Ante el éxito de sus productos, "G'delights" tuvo que crear su plataforma "online" para procesar las órdenes. (Suministrada)

“Tiempos de crisis, tiempos de oportunidades”. ¿Quién no ha oído o incluso ha pronunciado esta frase? Todos -directa o indirectamente- conocen personas que, tras una situación personal o profesional, han echado su imaginación a correr y descubren una oportunidad realmente innovadora que los relanza hacia un futuro esperanzador.

Este es el caso de Micaela Guerrero y Michael Rodríguez de “Box and Chill”, una compañía dedicada a crear cajas de “snacks” personalizadas, ideales para una noche de películas.

“La idea surgió porque mi esposa (Micaela) es argentina y allá tienen la costumbre de hacer cajas para todo. Nosotros nos consideramos unos aficionados de Netflix y decidimos lanzar estas cajas pensadas en lo que se necesita para disfrutar de una ronda de series y películas”, dijo Rodríguez.

Las cajas de “Box and Chill” incluyen dos paquetes o barras de chocolates, dos paquetes de papas fritas, dos refrescos, bolsitas de dulces tipo “gummies” y una lista de recomendaciones de películas y series de acuerdo con los gustos de cada cliente. Asimismo -por un costo adicional- los interesados podrán obtener su caja personalizada.

Rodríguez, quien antes de llegar la pandemia se dedicaba a la industria de la hospedería sostuvo que por el momento se encuentran realizando “delivery” a pueblos del área metropolitana. “También enviamos por correo con ciertas restricciones y un costo adicional”, agregó. Para realizar una orden, puedes buscarlos en Facebook e Instagram como Box and Chill.

Una historia similar contó Vanesa Martell, propietaria de “La Tiendita Retro”, quien ante la interrupción de su trabajo como asistente de veterinaria y arraigada al recuerdo de su abuela apostó por la creación de bolsas y cajas con surtidos de dulces popilares en el pasado.

Junto a su asistente en esta aventura -Loraine Montes- Martell describe su concepto como una “experiencia”. Antes de que sus clientes disfruten de su pedido deben llenar un cuestionario a modo de “quiz” para que las empresarias conozcan sus gustos y no fallar a la hora del envío.

“Literalmente esto ha sido una locura que salió bien. Yo pensé que la idea iba a ser apoyada solo por mis amigos y conocidos, pero gente de toda la isla ha comenzado a disfrutar de sus cajas. También nos han ordenado personas de Estados Unidos, Hawái, hasta militares”, detalla Martell mientras revelaba que los dulces más solicitados han sido los “pintalabios”, los Fruittella y las paletas Jolly Rancher.
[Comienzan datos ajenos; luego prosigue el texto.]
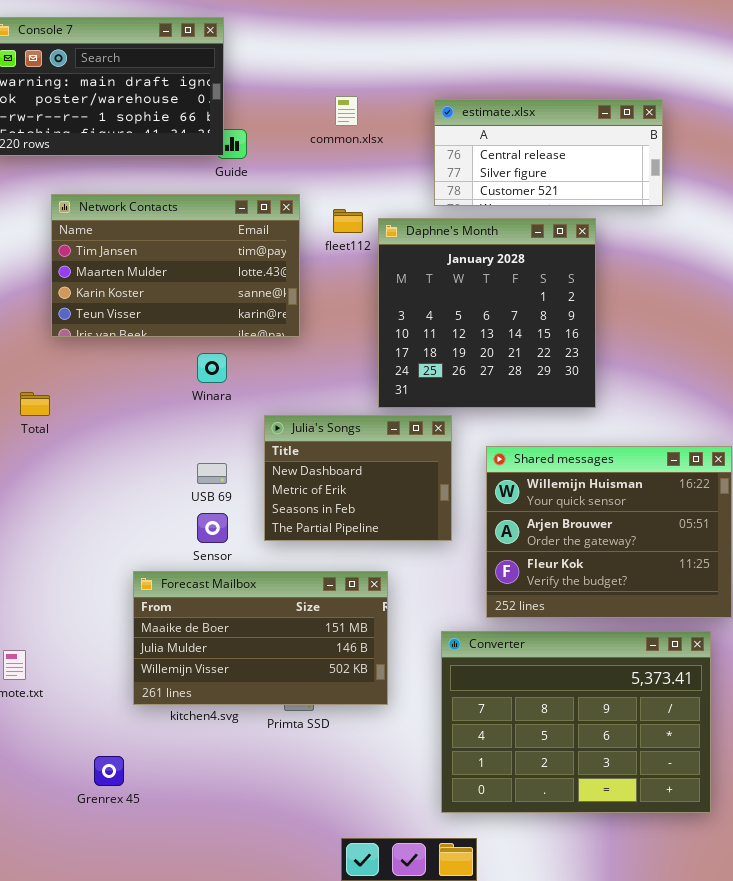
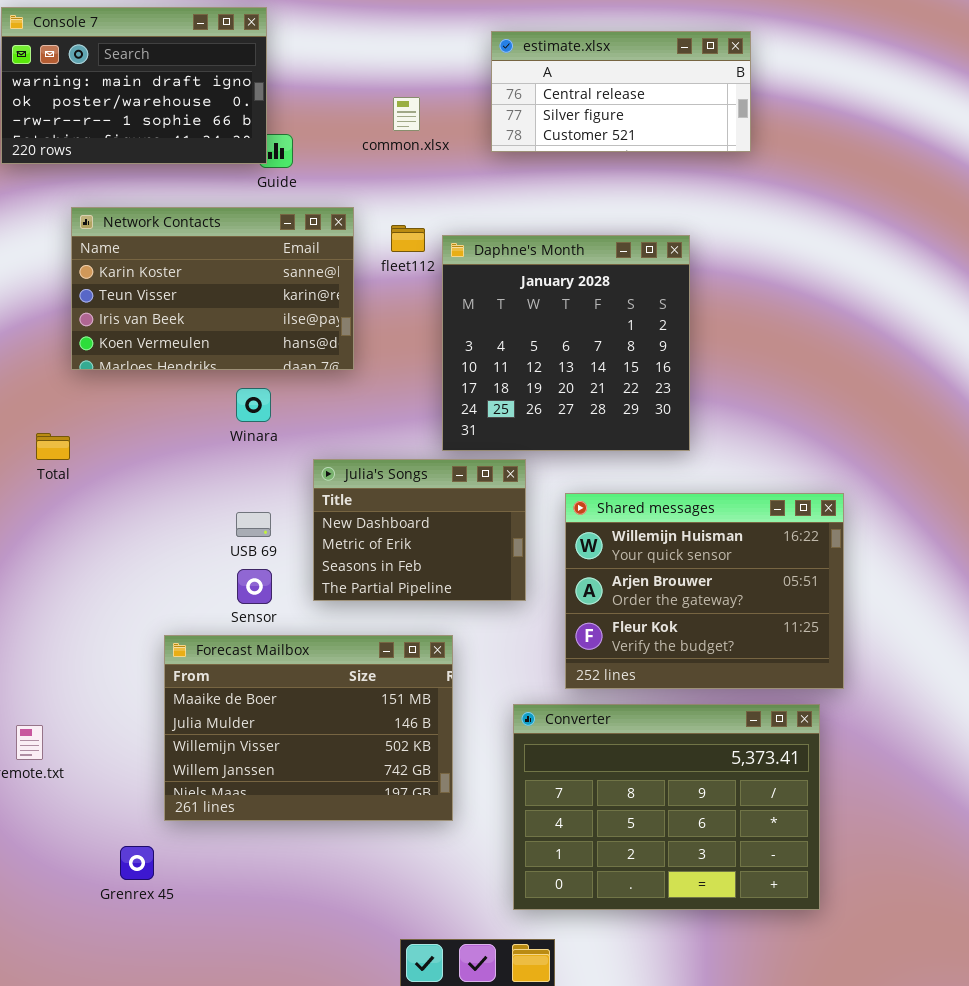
estimate.xlsx: [434,99,663,206] -> [491,31,751,152], moved
Network Contacts: [51,194,300,337] -> [71,207,354,370], scrolled down 2 rows
Forecast Mailbox: [133,571,388,705] -> [164,635,453,821], resized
Este par de jóvenes empresarias que jamás imaginaron tener su propia tienda de dulces, invitan a realizar sus órdenes a través de WhatsApp al 939-539-5295 o por medio de las redes sociales en Instagram @la_tiendita_retro y Facebook: La Tiendita Retro.

“Es gratificantes que en medio de todo lo que estamos pasando este detalle logre hacer feliz a la gente y -por un instante- recuerden de su niñez con los dulces de su infancia”.

La Tiendita Retro también ofrece patas de gallina, Cherry Clan, Ooze, gomas de mascar Bazooka y semillitas, entre otros.

Germarie Ramos, propietaria de “G’Delights” en San Patricio también contó su historia de reinvención ante la pandemia del COVID-19.

“Estábamos sin trabajar. De momento, me llama un cliente que tenía una fiesta pequeña y quería darle un bizcocho a cada invitado. También deseaba agradarle con distintos dulces. Ahí fue cuando le propuse crear una caja surtida de bizcocho y dulces y, de paso, que incluyera una bebida”, relata la pastelera.

Ante el éxito del producto las órdenes comenzaron a llegar y la producción fue en aumento en plena emergencia sanitaria. Entre graduaciones, cumpleaños y aniversarios, las cajas de G’Delights se pusieron en boga y los mismos clientes empezaron a hacerle modificaciones.

“A raíz de eso tuvimos que crear nuestra plataforma web y las cajas se convirtieron en una de nuestras apuestas principales. No tenía la menor idea de cómo manejar un sitio en Internet, pero siempre hay manos dispuestas ayudar y que adoptan los proyectos de uno como si fueran de ellos”, continuó la empresaria. Actualmente, la pastelería opera de 9:00 a.m. a 8:00 p.m. de lunes a sábado y los domingos de 11:00 a.m. a 6:00 p.m. “Estamos recibiendo órdenes para bizcochos grandes, aunque la demanda ha bajado bastante. Tenemos servicio de ‘delivery’ y ‘pick up’”, informó Ramos.